● **Directive**
No line before the one containing "ます8,000人を１年前倒しで達成しましたので、新" is to be output; retype exactly that line and all lines that follow it to the end of the records.
═════ Task input
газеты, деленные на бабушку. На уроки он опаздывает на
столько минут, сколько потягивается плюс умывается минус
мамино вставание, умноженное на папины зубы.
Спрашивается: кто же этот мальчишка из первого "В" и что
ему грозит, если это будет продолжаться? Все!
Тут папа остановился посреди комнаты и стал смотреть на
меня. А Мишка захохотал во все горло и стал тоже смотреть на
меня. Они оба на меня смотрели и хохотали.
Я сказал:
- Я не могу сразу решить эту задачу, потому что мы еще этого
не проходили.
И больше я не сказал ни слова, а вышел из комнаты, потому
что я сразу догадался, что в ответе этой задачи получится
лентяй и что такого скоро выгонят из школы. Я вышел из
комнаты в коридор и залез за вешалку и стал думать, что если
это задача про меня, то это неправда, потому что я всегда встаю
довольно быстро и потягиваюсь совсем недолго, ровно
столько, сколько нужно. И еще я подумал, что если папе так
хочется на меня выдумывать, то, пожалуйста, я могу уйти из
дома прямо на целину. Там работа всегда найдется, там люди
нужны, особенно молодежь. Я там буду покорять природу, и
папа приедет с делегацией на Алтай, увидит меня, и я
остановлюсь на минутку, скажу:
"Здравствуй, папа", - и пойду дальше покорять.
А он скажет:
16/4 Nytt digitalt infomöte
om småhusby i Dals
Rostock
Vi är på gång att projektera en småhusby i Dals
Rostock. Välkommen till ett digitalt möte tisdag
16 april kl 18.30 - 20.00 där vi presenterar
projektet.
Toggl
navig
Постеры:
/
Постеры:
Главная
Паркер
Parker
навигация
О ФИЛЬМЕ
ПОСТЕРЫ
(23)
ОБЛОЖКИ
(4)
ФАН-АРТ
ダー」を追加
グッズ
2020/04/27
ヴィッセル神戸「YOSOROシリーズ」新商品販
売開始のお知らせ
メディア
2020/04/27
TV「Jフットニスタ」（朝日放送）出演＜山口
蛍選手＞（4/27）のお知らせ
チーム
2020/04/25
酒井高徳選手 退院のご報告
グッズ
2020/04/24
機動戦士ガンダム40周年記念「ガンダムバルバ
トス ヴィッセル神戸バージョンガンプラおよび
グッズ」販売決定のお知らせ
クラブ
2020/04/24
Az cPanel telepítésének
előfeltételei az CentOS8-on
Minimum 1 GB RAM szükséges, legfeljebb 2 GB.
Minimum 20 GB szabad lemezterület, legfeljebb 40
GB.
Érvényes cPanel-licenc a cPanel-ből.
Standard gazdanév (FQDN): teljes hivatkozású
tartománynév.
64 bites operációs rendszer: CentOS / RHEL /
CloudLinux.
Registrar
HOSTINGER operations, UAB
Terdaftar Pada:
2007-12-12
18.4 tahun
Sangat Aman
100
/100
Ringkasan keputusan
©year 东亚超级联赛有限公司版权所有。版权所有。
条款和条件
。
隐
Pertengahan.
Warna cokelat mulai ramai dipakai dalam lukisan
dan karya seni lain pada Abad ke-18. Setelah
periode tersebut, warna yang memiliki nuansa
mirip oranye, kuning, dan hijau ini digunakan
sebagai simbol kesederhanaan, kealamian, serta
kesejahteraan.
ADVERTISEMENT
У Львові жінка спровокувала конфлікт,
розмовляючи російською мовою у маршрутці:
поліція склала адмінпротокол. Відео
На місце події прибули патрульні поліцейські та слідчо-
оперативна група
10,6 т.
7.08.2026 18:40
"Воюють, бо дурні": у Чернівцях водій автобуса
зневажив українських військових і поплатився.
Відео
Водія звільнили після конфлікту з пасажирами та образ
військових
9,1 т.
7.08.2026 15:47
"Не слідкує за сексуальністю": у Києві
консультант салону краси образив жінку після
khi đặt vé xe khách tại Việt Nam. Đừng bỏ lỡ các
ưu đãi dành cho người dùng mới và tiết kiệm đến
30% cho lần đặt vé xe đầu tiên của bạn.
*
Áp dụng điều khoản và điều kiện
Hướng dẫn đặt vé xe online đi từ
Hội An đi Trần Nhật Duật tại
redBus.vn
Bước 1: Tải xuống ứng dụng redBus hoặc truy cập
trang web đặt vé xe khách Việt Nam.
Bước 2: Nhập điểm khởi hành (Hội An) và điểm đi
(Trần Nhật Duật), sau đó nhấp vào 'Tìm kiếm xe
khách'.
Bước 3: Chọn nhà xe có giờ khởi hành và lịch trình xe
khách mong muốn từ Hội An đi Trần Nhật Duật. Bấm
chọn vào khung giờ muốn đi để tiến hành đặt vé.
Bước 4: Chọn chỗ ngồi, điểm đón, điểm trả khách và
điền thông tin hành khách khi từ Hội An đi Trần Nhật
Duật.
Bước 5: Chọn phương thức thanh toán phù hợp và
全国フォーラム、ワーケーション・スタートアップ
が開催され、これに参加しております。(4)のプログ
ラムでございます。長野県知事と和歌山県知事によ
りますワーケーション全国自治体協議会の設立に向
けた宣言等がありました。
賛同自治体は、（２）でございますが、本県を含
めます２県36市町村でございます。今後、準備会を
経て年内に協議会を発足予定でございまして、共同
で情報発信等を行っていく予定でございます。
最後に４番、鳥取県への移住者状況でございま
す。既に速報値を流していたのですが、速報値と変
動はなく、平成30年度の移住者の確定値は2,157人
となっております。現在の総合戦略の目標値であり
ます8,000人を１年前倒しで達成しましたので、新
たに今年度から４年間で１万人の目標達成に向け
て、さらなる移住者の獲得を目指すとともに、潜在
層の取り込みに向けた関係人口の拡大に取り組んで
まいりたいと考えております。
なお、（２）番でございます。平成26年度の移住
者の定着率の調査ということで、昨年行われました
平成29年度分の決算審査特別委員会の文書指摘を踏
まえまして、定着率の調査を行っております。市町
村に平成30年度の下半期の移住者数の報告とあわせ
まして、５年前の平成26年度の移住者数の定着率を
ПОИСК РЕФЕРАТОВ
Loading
══════════
● **Task response**
ます8,000人を１年前倒しで達成しましたので、新
たに今年度から４年間で１万人の目標達成に向け
て、さらなる移住者の獲得を目指すとともに、潜在
層の取り込みに向けた関係人口の拡大に取り組んで
まいりたいと考えております。
なお、（２）番でございます。平成26年度の移住
者の定着率の調査ということで、昨年行われました
平成29年度分の決算審査特別委員会の文書指摘を踏
まえまして、定着率の調査を行っております。市町
村に平成30年度の下半期の移住者数の報告とあわせ
まして、５年前の平成26年度の移住者数の定着率を
ПОИСК РЕФЕРАТОВ
Loading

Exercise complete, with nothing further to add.